#### TESTO ESTRATTO:
Calcata – Riceviamo e pubblichiamo – La magia della musica preislamica e dei suoi antichi strumenti faranno da sfondo alla giornata conclusiva della rassegna d’arte Ipazia a Calcata, organizzata dall’associazione IpaziaImmaginepensiero Onlus con il patrocinio della Regione Lazio e del Parco Valle del Treja.
Il 14 maggio, alle 17,30, al palazzo degli Anguillara il maestro Siamak Guran si esibirà in concerto accompagnato da Rodofo Baroncini, che con il suo violino darà vita all’incanto della fusione tra musica occidentale e orientale.
Siamak Guran nasce in Iran nel 1973 all’interno di una tribù curda che si riconosce nella cultura e nella filosofia dell’ordine degli Yarsan. Tradizionalmente per gli Yarsan qualsiasi manifestazione della vita quotidiana e rituale viene accompagnata da musica e canti, denominati Kalam. Questa tradizione musicale è antichissima, precedente l’avvento dell’Islam.

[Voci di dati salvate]
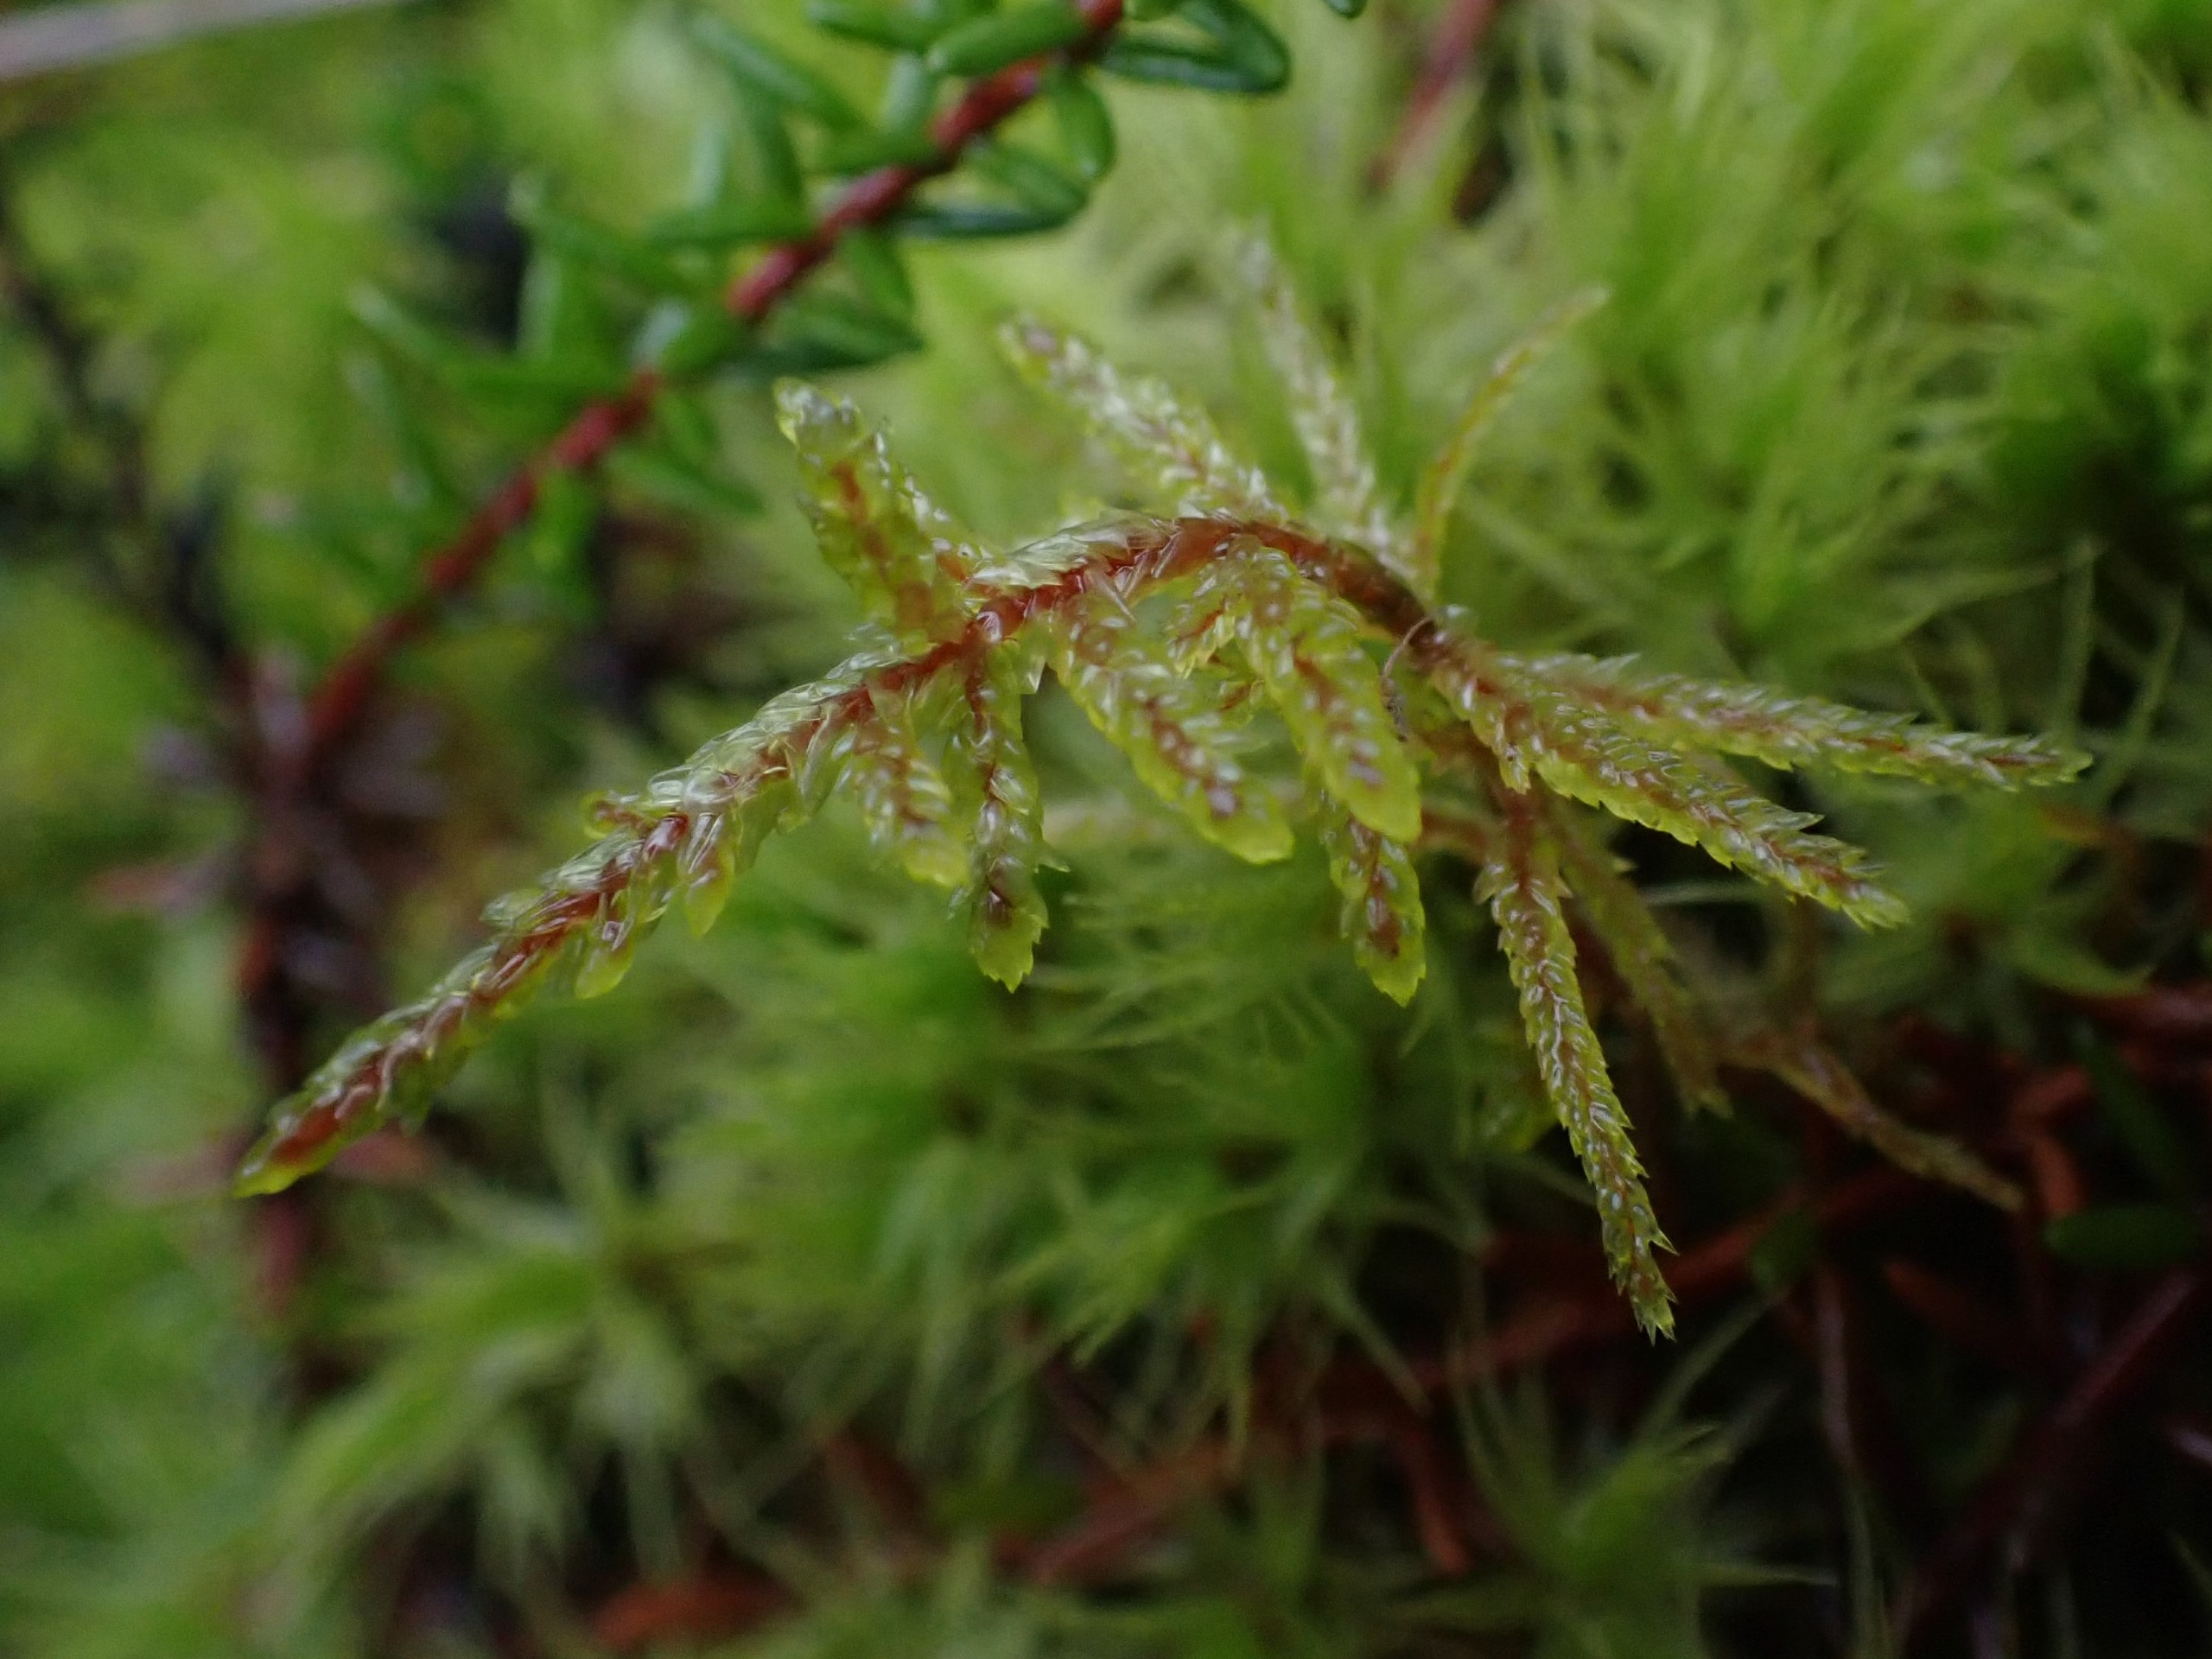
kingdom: Plantae
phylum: Bryophyta
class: Bryopsida
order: Hypnales
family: Hylocomiaceae
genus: Pleurozium
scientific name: Pleurozium schreberi
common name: Trind fyrremos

#### COMPITI DA SVOLGERE:
1) Elenca l'associazione che organizza la rassegna e i due enti che le danno il patrocinio, come li nomina il testo estratto.
2) Secondo il testo estratto, in quale anno e in quale paese è nato Siamak Guran?
Le voci provengono da una fonte diversa dal testo estratto.

#### RISPOSTE IN ORDINE:
1) IpaziaImmaginepensiero Onlus, Regione Lazio, Parco Valle del Treja

2) Nel 1973, in Iran.